I have recently come across a nice and short youtube talk given by Ben Lerner on how to improve performance of Python code. Here is a quick rundown of the techniques he mentions which I found particularly useful:

Avoid accidentally quadratic code – take advantage of the build-in data types that give O(n) for free:

The running complexity of the code below is O(n^2). The square bit comes from searching the second list for each item in the first list. Nice.
A typical job interview question by a smug interviewer will be – can we do better than that? “Yes, we can”, you can reply smiling even “smug-lier” – we will just use python sets.

import numpy as np
import time

np.random.seed(1)

list1=range(60000)
random=np.random.randint(0,59999,60000)
list2 = random.tolist() # WORST PERFORMANCE with a list
intersect=[]

start_time = time.time()

for l1 in list1:
    if l1 in list2:
        intersect.append(l1)

print "List one has %s elements in common with list two" %(len(intersect))
print("--- %s seconds ---" % (time.time() - start_time))

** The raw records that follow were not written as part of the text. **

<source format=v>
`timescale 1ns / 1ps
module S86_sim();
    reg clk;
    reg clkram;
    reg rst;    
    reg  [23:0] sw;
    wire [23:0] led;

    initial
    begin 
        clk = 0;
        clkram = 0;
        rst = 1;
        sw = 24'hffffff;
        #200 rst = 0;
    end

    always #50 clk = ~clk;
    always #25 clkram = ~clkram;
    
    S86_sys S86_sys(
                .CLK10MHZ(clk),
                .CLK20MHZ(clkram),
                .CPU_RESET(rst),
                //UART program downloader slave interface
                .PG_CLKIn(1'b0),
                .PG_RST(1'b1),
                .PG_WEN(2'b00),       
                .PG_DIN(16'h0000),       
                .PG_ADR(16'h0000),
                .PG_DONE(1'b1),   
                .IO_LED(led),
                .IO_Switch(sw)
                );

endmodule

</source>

list2=random # BETTER PERFORMANCE with NumPy array
intersect=[]
start_time = time.time()

for l1 in list1:
    if l1 in list2:
        intersect.append(l1)

print "List one has %s elements in common with list two" %(len(intersect))
print("--- %s seconds ---" % (time.time() - start_time))

list2=set(random) # BEST PERFORMANCE WITH set
intersect=[]
start_time = time.time()

for l1 in list1:
    if l1 in list2:
        intersect.append(l1)

print "List one has %s elements in common with list two" %(len(intersect))
print("--- %s seconds ---" % (time.time() - start_time))

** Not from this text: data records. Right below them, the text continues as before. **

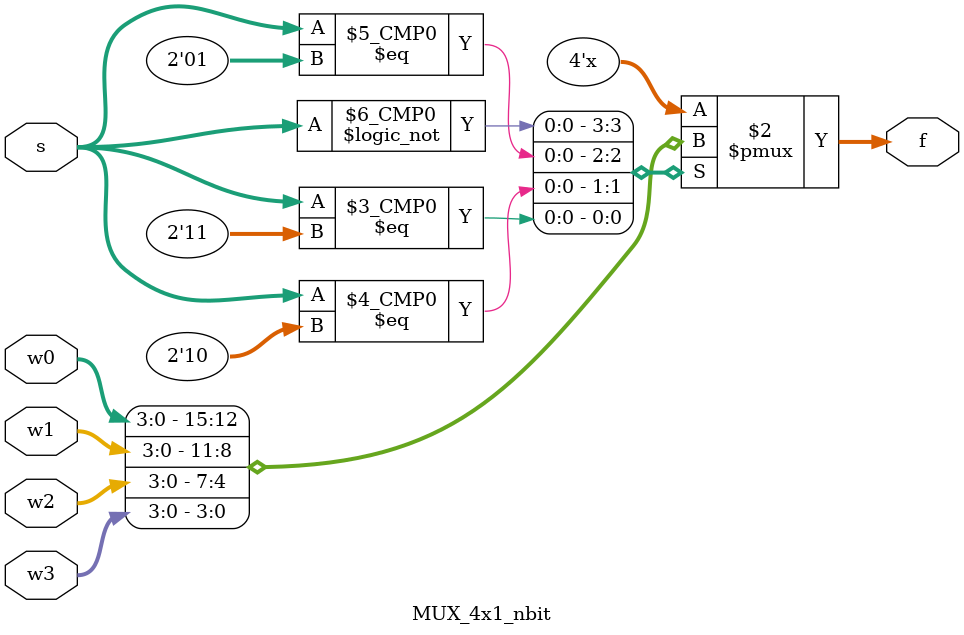
<source format=v>
`timescale 1ns / 1ps


module MUX_4x1_nbit
    #(parameter bit = 4)
    (
        input [bit-1:0]w0,w1,w2,w3,
        input [1:0]s,
        output reg [bit-1:0]f
    );
    always @(*)
    begin
        f = 'bx ;
        case(s)
            2'd0 : f = w0;
            2'd1 : f = w1;
            2'd2 : f = w2;
            2'd3 : f = w3;
            default : f = 'bx;
        endcase
    end
endmodule

</source>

Note that the only thing we have changed is to put list2 in a set. This example is trivial and can be done with two sets and an intersection(). But sometimes you need to perform a more complex task than finding an intersection, and keeping the “set” trick in mind will be helpful. Just remember that putting a list in a set will remove duplicates.

Function calls and global variables are expensive

In general, the advice is to avoid unnecessary function calls and avoid using global variables. Function calls require stack pointer saves, and global variables stick around.

Use map/filter/reduce instead of for-loops

map applies a function to every item on an iterable (i.e. map(function,iterable))
filter is similar, and will return those items for which the function is true on an iterable.
reduce will cumulatively apply a function on an iterable to reduce it to a single item output.

Use cProfile to analyse slow code

cProfile can be used to generate code statistics to pin down that loop or that function call that slows down your code. It is very easy to use.

In-line C with Cython

The main reason NumPy is fast is that about 60% of its code is C. In-lining C with python is not hard with Cython, which adds a small number of keywords to the Python language to give access to static data types of C or C++. Finally, Cython can be used to simply compile Python into C.

Hope this gives you enough useful pointers. Happy flying!